Text segment ▸
'''
Her questioning ended up getting her kicked out of school at 14, and she embarked on a 20-year-long private study of the religion. While she finds the treatment poured on women and foreigners in Islam nations indefensible, she said that she continues to be a believer because the religion provides her with her values. “And I’m so glad I did because it was then I came to realize that there was this really progressive side of my religion and it was this tradition of critical thinking called itjihad. This is what allows me to stay within the faith.”
She called herself a “Muslim refusenik” because she remains committed to the religion and yet she doesn’t accept what’s expected of Muslim women. As terrorist acts and suicide bombings refuse to subside, she said it’s high time for serious reform within the Islamic faith.
She said many young Muslim supporters are still afraid to come out about their support of her. “Even before 9/11 it was the young Muslims who were emerging out of these audiences and gathering at the side of the stage. They’d walk over and say, ‘Irshad, we need voices such as yours to help us open up this religion of ours because if it doesn’t open up we’re leaving the mosques.”
'''
Data section ▸
'''
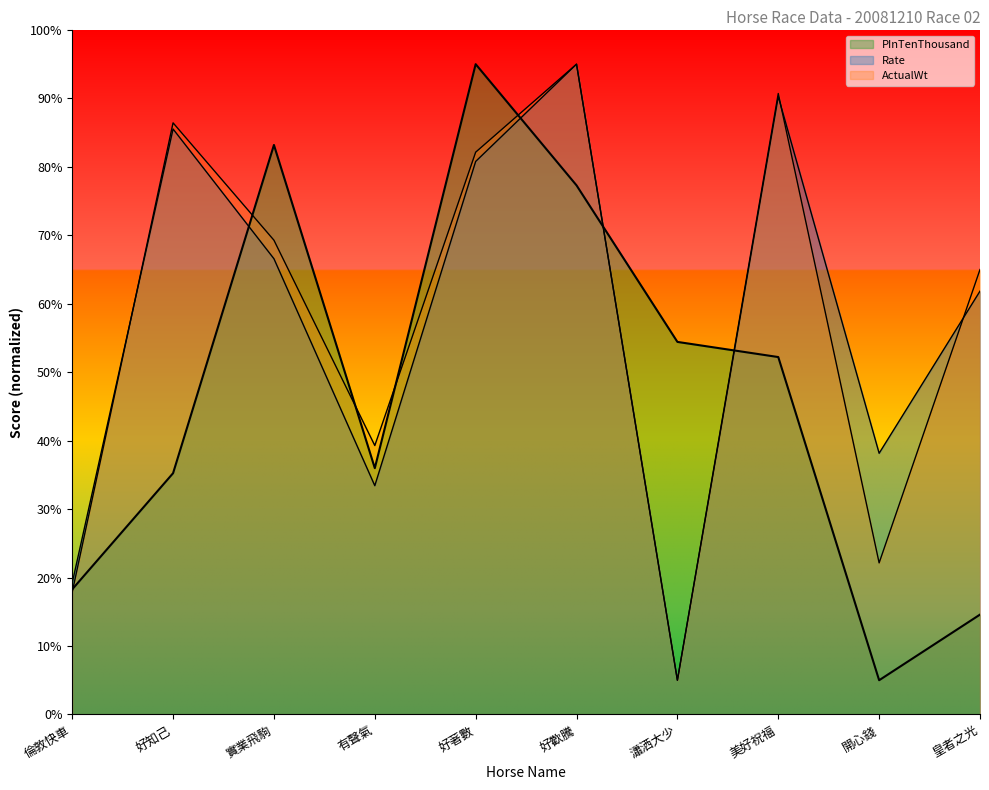

Does the chart have visible grid lines?

No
'''
Task item ▸ Reproduce, word for word, the part of the passage on Islamic reform above that opens with the words containing "She called herself" and closes with "the Islamic faith.".

Answer to the problem ▸
She called herself a “Muslim refusenik” because she remains committed to the religion and yet she doesn’t accept what’s expected of Muslim women. As terrorist acts and suicide bombings refuse to subside, she said it’s high time for serious reform within the Islamic faith.